A prenuptial agreement is a contract entered into between two people who intend to get married, in which they agree on a variety of issues regarding their marital relationship. One primary focus of most prenuptial agreements is the delineation of what property each party owns going into the marriage, so that alone would justify the prenuptial agreement being prepared, even if it did nothing more. That agreement will help avoid a variety of problems down the line if the couple later separates and has to divide their property.
However, a prenuptial agreement also allows the parties to agree on other issues that may arise in their relationship. The scope of a prenuptial agreement is as broad as the parties want it to be and as broad as their circumstances require.
Why Do People Get Prenuptial Agreements?
There are many reasons people get prenuptial agreements, but the typical prenuptial agreement is negotiated between two people who have existing estates going into the marriage, and who want to make certain that in the event of a divorce they will be able to hold on to the property with which they came into the marriage. Another common reason is that although one party is willing to marry, he or she is not willing to pay spousal support in the event of a divorce. Often times, that party was required to pay spousal support to an ex-spouse from a previous marriage and he or she is not be willing to marry again unless the new spouse agrees to waive spousal support in the event they later divorced.

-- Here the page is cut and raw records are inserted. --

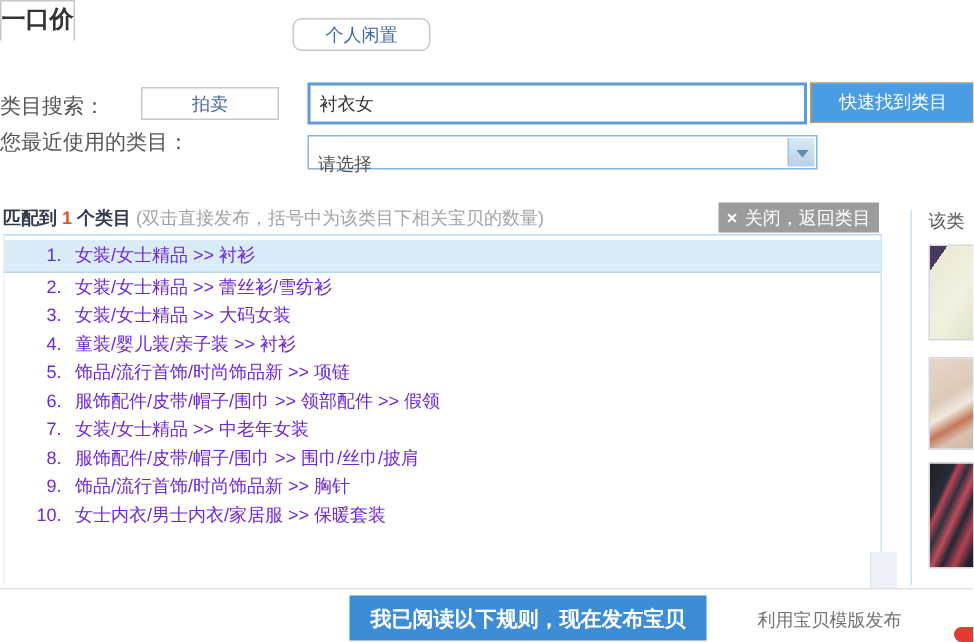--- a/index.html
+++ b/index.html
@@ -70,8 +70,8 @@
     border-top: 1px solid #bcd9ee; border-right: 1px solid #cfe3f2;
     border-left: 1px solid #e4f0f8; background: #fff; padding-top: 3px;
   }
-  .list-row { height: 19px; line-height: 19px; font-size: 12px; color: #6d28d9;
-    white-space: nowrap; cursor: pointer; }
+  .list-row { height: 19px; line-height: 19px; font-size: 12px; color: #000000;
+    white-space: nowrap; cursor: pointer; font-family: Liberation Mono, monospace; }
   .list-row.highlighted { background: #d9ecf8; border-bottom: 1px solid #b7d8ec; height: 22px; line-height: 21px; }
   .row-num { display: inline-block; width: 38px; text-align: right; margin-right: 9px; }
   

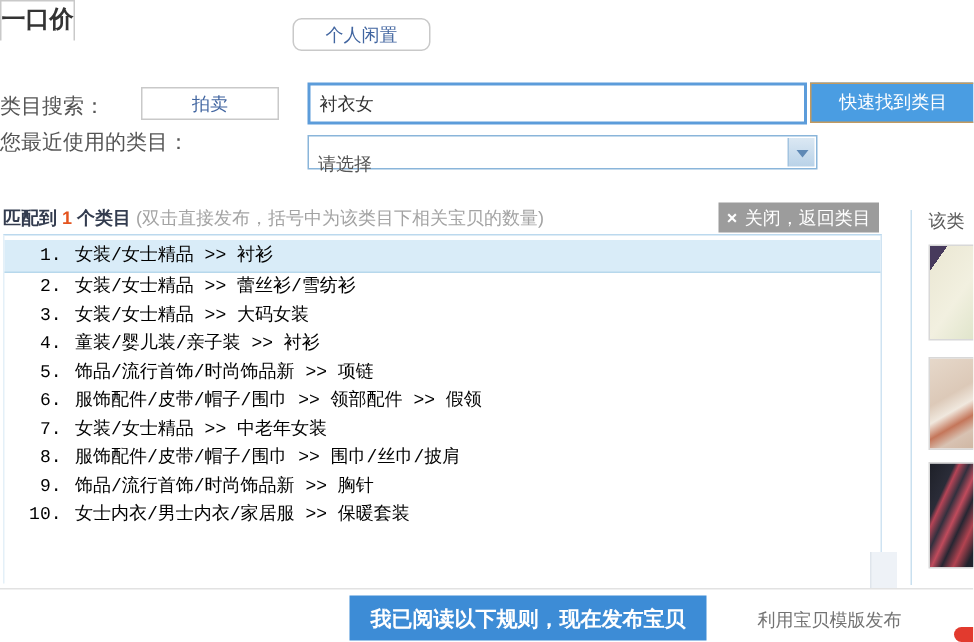--- a/index.html
+++ b/index.html
@@ -95,7 +95,7 @@
     line-height: 30px; text-align: center; cursor: pointer;
   }
   #template-link { position: absolute; left: 491px; top: 405px; font-size: 12px;
-    color: #737373; cursor: pointer; margin-left: 14px; }
+    color: #be185d; cursor: pointer; }
   #red-sliver { position: absolute; left: 636px; top: 418px; width: 13px; height: 10px;
     background: #e23a2e; border-radius: 6px 0 0 6px; }
 </style>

Another common situation is where both parties have an existing residence and they want to make arrangements to use one of the residences as their primary residence so they can either rent out or sell the other. The party owning the residence which is going to be used can rightly have issues if the other party is then able to sell his or her residence and simply invest that money as separate property. The need for a prenuptial agreement can also be triggered by retirement funds, where one or both parties come into the marriage with a significant retirement fund that they want to maintain as separate property in the event of a divorce, even with respect to post marriage earnings , half of which would accrue as community property to the benefit of the new spouse in the absence of a prenuptial agreement.
Which Kind Of People Get Prenuptial Agreements?
Often times the people involved are on their second marriage or are in their 40s or 50s, with significant separate property estates although that is not always the case. Young people who get married at an early age typically do not have enough to fight over and do not consider a prenuptial agreement. In my experience, most prenuptial agreements are negotiated between people of means who are older and who are therefore a little more cautious in their approach because they understand that despite each party’s best efforts, divorce can happen.
Does The Prenuptial Agreement Occur Before Or After The Marriage?
A prenuptial agreement is always entered into before marriage, because by definition prenuptial means prior to marriage. The difference between entering into an agreement before marriage and entering into an agreement after marriage is that before marriage neither party is a fiduciary of the other. After marriage, the husband and wife are “fiduciaries” to each other, meaning each has a duty of care and loyalty to the other, and there are more stringent requirements imposed on negotiating financial agreements.
Postnuptial agreements (meaning agreement entered into by people who are already married) can deal with the same issues regarding community versus separate property, use of residences, spousal support and whether earnings during marriage will be community property or separate property. The problem with doing those negotiations after marriage would be that since both parties are fiduciaries, one to the other, the courts would look at those arrangements more strictly and make sure there was fundamental fairness in the negotiations. Generally, this fairness requirement doesn’t arise if the two parties aren’t fiduciaries, as in a prenuptial agreement.
Can Someone Modify The Terms Of The Prenuptial Agreement Years Down The Line?
Yes, the agreement can be modified, but the parties need to realize that if they do that after the marriage, then each will be negotiating as a fiduciary to the other spouse, meaning they would have higher levels of loyalty and care. Fiduciaries are required to take the other party’s best interests into account before his or her own, so they would be negotiating in an entirely different setting and circumstance than the one that existed when a prenuptial agreement is negotiated.